··· INFORMATION PROVIDED ···
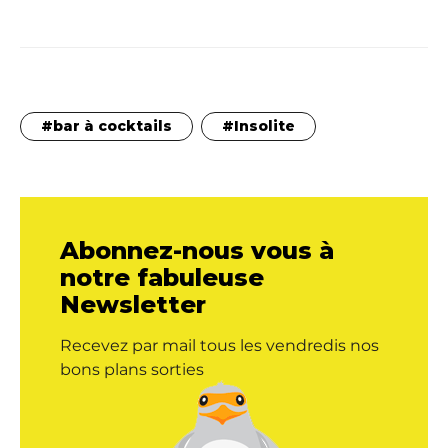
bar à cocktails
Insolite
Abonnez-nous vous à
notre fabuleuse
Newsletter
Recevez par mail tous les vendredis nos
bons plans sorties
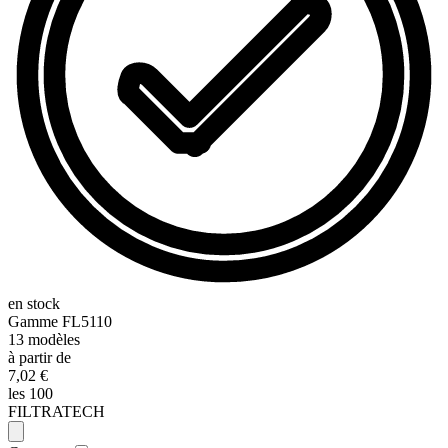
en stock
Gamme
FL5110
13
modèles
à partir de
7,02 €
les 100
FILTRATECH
···
··· INFORMATION PROVIDED ···
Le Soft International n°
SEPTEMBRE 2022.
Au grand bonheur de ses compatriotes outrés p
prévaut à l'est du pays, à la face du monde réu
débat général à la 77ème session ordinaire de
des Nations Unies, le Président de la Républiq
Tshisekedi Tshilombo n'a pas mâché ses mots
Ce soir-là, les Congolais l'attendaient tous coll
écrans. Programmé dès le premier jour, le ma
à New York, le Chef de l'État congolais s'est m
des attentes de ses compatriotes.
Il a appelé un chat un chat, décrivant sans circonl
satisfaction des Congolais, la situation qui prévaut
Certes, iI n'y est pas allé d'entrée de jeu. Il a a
···
▶ **WORK TO BE COMPLETED**
Your answer should be a single number: how many lines in the preceding entries contain "compatriotes".

▶ **FINAL ANSWER**
2